*** Opening of Text ***

In either case, the tumor typically has to be very large before there is danger to the brainstem. So the next time your doctor talks about the brainstem, make sure there is really cause before you panic!
A great web site for cranial nerves
Did you know that all cranial nerves have both a number and a name. The best place we could find for learning about the numbers, names and location of various cranial nerves is here. It's interactive, so you can see just where the nerve is when you select its name.
Anatomy lesson for dummies
(by a patient)

*** Close of Text ***

*What is needed*
Reproduce the brainstem and cranial nerves text in full, word for word. The listing that comes next is separate material.

*** Opening of Data listing ***

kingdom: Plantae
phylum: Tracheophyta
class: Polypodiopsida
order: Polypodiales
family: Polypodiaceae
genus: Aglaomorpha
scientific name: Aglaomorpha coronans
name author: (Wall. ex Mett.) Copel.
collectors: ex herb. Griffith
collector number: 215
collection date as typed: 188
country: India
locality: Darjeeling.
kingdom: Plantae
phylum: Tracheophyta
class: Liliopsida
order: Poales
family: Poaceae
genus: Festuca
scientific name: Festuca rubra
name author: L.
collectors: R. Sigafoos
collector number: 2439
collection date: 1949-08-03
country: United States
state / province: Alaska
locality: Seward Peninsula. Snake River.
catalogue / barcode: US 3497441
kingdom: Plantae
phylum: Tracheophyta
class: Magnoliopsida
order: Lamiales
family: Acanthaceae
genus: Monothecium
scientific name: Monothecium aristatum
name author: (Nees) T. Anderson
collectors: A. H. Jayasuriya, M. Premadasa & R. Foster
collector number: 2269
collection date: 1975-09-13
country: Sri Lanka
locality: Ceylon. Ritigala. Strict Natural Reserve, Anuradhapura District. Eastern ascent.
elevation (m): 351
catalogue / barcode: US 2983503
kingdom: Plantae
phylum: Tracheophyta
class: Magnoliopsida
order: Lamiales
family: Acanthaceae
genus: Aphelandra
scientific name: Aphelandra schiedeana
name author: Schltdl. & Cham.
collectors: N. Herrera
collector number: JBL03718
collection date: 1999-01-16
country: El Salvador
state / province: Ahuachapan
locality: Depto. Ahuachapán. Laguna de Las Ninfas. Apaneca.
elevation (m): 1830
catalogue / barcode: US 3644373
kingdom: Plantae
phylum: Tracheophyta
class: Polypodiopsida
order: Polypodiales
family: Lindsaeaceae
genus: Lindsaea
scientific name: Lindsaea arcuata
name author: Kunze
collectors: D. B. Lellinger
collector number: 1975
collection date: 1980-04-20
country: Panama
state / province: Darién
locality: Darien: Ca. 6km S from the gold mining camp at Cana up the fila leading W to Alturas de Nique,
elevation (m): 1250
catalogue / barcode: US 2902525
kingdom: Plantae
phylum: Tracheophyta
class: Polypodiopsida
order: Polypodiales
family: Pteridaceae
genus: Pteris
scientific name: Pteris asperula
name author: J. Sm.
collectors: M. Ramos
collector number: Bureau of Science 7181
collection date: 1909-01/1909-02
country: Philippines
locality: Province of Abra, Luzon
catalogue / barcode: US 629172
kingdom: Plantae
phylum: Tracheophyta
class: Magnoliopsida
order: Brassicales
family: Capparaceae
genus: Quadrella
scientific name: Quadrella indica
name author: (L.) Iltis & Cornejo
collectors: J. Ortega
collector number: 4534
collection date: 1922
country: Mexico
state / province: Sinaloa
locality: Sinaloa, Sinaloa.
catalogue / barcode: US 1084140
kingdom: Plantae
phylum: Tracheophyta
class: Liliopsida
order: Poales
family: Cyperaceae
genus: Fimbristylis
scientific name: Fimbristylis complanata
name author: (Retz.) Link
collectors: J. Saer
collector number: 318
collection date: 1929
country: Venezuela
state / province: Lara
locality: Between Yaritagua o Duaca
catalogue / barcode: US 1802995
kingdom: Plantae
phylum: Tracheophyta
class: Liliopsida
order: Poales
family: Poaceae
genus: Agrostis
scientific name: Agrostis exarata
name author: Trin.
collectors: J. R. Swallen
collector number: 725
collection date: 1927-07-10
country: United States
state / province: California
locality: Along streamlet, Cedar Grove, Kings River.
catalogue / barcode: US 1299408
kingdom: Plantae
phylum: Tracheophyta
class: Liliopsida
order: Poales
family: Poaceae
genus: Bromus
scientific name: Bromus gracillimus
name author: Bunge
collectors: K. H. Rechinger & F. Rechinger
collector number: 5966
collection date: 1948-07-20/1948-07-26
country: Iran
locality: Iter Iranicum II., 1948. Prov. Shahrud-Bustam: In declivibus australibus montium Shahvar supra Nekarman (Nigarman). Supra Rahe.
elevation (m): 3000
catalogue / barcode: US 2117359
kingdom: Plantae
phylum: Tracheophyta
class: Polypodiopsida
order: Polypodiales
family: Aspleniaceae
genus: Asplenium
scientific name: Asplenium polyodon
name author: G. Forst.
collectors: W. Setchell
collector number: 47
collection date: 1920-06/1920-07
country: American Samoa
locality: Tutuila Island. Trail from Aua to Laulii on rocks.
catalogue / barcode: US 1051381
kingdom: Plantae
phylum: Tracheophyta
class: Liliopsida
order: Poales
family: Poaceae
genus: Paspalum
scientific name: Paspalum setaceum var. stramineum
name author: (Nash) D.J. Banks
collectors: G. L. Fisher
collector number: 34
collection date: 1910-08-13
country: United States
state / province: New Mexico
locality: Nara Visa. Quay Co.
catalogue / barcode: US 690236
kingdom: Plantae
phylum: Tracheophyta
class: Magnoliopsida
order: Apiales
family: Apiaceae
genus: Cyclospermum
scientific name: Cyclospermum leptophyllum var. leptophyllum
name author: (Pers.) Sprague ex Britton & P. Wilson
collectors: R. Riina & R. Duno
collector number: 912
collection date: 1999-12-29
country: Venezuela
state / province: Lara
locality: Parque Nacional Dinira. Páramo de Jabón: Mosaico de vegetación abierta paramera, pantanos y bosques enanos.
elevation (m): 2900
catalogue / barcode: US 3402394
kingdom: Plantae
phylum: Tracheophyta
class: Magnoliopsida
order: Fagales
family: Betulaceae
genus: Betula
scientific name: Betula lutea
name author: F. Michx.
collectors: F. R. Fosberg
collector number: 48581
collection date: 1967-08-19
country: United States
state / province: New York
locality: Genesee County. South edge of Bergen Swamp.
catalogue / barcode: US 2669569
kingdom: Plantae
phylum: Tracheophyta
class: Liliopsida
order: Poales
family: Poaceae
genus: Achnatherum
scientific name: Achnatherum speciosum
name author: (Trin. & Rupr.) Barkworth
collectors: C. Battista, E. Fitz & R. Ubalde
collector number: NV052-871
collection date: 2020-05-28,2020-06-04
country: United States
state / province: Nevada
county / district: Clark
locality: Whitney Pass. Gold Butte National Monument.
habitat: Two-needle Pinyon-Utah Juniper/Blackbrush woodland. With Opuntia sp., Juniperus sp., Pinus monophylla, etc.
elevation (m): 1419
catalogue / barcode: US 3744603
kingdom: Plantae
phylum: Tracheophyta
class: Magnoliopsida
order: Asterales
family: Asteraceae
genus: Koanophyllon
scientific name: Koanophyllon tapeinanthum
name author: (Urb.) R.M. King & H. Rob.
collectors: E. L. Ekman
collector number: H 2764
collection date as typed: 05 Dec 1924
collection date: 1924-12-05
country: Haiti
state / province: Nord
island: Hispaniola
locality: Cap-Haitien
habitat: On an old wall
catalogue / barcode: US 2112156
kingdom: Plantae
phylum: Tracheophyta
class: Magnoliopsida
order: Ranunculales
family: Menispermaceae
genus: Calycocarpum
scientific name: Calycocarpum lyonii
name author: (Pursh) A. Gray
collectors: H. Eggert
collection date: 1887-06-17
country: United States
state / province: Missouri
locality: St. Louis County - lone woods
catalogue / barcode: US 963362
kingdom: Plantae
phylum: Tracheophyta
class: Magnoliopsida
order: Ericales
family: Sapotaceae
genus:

*** Close of Data listing ***

*Reply*
In either case, the tumor typically has to be very large before there is danger to the brainstem. So the next time your doctor talks about the brainstem, make sure there is really cause before you panic!
A great web site for cranial nerves
Did you know that all cranial nerves have both a number and a name. The best place we could find for learning about the numbers, names and location of various cranial nerves is here. It's interactive, so you can see just where the nerve is when you select its name.
Anatomy lesson for dummies
(by a patient)